Sei giovanissimi portoghesi tra gli 8 e i 21 anni hanno fatto causa a 33 Paesi per le troppe emissioni inquinanti prodotte: hanno intentato la causa presso la Corte europea dei diritti umani di Strasburgo.




Sei giovani e giovanissimi portoghesi, di eta' compresa tra gli 8 e i 21 anni, hanno intentato presso la Corte europea dei diritti umani di Strasburgo una causa contro 33 Paesi per le troppe emissioni inquinanti prodotte. L'accusa mossa dagli attivisti agli Stati - tra i quali figurano, oltre ai 27 Paesi Ue, anche Svizzera, Turchia, Norvegia, Ucraina e Russia - e' di minare il diritto di stare all'aperto e di vivere senza ansia, a causa delle emissioni prodotte nei propri confini e a quelle dovute ai processi di estrazione e al commercio internazionale.

I giovani pertanto chiedono che la Corte faccia rispettare standard precisi per l'inquinamento.

Fonti concordanti indicano che si tratta della prima causa che interessa nello stesso momento piu' Paesi, chiamati a rispondere delle proprie azioni nei confronti del cambiamento climatico. L'azione legale e' stata intentata dopo che il Portogallo ha registrato il luglio piu' caldo degli ultimi 90 anni, ma l'idea era nata gia' tre anni fa, quando la zona di Leiria, da cui provengono quattro dei ragazzi, era stata distrutta da una serie di incendi che avevano ucciso 120 persone.

Grazie a una campagna di crowdfunding, pubblicata sulla piattaforma CrowdJustice, i querelanti hanno raccolto 30.000 euro con cui pagare le spese legali iniziali. Uno dei ragazzi, Sofia Oliveira, di 15 anni, ha raccontato al quotidiano britannico 'The Guardian': "Abbiamo visto ondate di caldo insopportabili che causano carenza d'acqua e danneggiano la produzione di cibo e violenti incendi che ci fanno paura. Se vediamo gia' questi fenomeni estremi nel 2020, come sara' il futuro?".
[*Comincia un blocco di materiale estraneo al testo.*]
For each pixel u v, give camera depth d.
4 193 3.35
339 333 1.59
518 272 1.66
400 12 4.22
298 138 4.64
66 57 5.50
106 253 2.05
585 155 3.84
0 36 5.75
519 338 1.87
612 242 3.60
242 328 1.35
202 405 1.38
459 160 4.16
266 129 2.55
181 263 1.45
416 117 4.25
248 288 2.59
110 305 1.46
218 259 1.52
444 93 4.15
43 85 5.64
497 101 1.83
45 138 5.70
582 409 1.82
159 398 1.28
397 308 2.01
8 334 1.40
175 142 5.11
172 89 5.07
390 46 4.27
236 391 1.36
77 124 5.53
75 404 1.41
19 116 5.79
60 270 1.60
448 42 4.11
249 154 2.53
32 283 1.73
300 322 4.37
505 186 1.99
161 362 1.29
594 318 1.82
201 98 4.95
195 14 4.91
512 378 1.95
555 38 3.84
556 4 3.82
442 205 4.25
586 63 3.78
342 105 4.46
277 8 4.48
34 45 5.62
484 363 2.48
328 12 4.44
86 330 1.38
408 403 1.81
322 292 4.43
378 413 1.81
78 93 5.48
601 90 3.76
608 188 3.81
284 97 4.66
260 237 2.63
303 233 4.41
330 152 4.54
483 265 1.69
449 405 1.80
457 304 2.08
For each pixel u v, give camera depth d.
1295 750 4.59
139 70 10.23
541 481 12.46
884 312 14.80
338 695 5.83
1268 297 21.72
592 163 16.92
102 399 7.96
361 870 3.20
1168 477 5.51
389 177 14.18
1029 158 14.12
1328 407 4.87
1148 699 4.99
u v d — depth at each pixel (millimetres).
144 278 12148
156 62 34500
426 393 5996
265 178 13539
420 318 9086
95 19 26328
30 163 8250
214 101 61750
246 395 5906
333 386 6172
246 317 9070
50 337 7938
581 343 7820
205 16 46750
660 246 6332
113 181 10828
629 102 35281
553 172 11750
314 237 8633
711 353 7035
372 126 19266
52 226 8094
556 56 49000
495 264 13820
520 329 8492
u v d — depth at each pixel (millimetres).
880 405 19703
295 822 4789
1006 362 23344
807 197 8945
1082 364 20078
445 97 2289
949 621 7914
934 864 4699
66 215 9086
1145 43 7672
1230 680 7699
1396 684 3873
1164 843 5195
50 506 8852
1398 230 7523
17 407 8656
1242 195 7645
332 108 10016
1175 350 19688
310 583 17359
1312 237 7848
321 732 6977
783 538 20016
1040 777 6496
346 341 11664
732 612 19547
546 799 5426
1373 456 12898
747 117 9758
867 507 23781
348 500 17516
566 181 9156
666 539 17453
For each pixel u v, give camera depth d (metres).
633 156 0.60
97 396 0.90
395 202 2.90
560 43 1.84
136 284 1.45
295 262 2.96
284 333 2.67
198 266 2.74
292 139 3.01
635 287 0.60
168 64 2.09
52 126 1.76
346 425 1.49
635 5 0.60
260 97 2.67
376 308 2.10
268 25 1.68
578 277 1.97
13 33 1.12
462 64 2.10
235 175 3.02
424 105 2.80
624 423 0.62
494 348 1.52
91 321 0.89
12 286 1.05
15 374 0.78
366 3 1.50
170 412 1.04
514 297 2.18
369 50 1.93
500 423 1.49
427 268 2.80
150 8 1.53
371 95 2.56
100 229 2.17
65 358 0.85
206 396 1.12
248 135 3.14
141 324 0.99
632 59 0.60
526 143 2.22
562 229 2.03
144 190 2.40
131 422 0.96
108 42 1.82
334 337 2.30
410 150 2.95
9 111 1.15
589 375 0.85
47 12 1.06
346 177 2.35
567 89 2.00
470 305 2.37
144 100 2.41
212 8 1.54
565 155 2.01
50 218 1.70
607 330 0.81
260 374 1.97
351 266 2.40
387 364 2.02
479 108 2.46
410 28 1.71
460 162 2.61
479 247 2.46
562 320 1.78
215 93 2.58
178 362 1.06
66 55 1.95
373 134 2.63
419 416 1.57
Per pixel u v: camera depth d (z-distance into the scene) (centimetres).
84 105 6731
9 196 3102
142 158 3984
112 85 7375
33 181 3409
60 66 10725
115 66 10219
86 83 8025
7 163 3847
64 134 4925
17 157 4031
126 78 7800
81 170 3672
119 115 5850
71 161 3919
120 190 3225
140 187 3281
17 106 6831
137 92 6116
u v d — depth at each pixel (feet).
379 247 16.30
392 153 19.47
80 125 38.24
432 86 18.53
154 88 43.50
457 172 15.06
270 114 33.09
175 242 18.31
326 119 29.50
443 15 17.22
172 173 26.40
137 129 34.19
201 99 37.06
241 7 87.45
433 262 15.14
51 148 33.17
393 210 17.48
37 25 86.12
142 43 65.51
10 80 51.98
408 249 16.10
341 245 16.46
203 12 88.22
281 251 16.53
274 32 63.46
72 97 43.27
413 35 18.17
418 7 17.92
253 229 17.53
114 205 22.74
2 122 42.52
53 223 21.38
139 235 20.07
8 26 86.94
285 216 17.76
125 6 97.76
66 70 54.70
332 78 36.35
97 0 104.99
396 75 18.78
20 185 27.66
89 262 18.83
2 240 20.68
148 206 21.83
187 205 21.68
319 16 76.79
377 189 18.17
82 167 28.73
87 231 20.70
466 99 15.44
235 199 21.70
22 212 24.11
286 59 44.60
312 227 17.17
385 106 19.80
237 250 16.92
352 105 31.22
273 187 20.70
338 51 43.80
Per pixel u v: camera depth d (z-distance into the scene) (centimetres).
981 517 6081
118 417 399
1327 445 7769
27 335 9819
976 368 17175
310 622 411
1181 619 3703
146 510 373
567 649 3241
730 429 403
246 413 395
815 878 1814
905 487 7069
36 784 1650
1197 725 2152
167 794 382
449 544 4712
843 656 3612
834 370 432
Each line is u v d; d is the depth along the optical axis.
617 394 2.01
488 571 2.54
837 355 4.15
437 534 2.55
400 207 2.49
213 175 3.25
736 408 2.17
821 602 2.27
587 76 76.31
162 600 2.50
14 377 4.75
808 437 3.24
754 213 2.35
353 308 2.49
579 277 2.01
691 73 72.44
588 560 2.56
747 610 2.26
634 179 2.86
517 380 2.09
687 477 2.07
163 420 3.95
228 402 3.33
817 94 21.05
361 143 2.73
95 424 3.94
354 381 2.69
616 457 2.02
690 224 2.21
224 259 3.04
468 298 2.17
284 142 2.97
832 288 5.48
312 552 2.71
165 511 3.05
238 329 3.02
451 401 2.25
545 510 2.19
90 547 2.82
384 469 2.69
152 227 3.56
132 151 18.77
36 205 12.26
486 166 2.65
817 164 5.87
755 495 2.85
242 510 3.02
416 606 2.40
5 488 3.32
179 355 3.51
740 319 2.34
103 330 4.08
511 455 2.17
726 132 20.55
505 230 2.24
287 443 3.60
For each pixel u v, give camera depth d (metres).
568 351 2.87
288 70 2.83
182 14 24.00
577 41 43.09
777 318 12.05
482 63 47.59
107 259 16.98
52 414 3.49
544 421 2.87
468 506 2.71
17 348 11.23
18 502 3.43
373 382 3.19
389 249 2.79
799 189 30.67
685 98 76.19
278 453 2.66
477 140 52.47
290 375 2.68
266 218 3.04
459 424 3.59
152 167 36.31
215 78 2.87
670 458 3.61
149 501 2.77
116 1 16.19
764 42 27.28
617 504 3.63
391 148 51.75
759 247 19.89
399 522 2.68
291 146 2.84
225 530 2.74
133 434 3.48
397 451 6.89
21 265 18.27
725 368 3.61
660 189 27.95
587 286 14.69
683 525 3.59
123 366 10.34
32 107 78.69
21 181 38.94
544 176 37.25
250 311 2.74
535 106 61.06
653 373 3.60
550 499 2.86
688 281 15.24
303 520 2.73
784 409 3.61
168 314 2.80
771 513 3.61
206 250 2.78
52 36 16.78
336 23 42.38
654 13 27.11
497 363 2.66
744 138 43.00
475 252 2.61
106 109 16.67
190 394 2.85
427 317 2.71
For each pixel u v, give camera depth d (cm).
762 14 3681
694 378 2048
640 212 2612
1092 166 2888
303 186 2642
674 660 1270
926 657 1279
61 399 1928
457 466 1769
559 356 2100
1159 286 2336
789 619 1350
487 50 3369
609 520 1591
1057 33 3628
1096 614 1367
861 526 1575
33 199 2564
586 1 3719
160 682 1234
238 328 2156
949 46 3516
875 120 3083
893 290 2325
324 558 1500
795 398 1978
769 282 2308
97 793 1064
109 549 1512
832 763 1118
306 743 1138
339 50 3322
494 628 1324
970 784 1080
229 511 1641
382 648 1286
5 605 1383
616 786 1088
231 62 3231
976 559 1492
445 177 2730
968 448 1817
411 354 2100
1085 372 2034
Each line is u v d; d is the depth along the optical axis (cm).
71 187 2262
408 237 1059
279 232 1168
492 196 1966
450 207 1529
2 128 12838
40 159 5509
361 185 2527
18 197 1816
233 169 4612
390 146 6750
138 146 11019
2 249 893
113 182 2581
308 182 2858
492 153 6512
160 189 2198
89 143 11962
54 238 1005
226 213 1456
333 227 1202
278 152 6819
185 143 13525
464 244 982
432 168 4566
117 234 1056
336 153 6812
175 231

Gerry Liston, uno degli avvocati dell'ong Global Legal Action Network (Glan), che sostiene la causa, ha dichiarato al portale Climate Home News che il caso potrebbe "esercitare un livello significativo di pressione sui governi europei affinche' adottino riduzioni delle emissioni richieste dalla scienza".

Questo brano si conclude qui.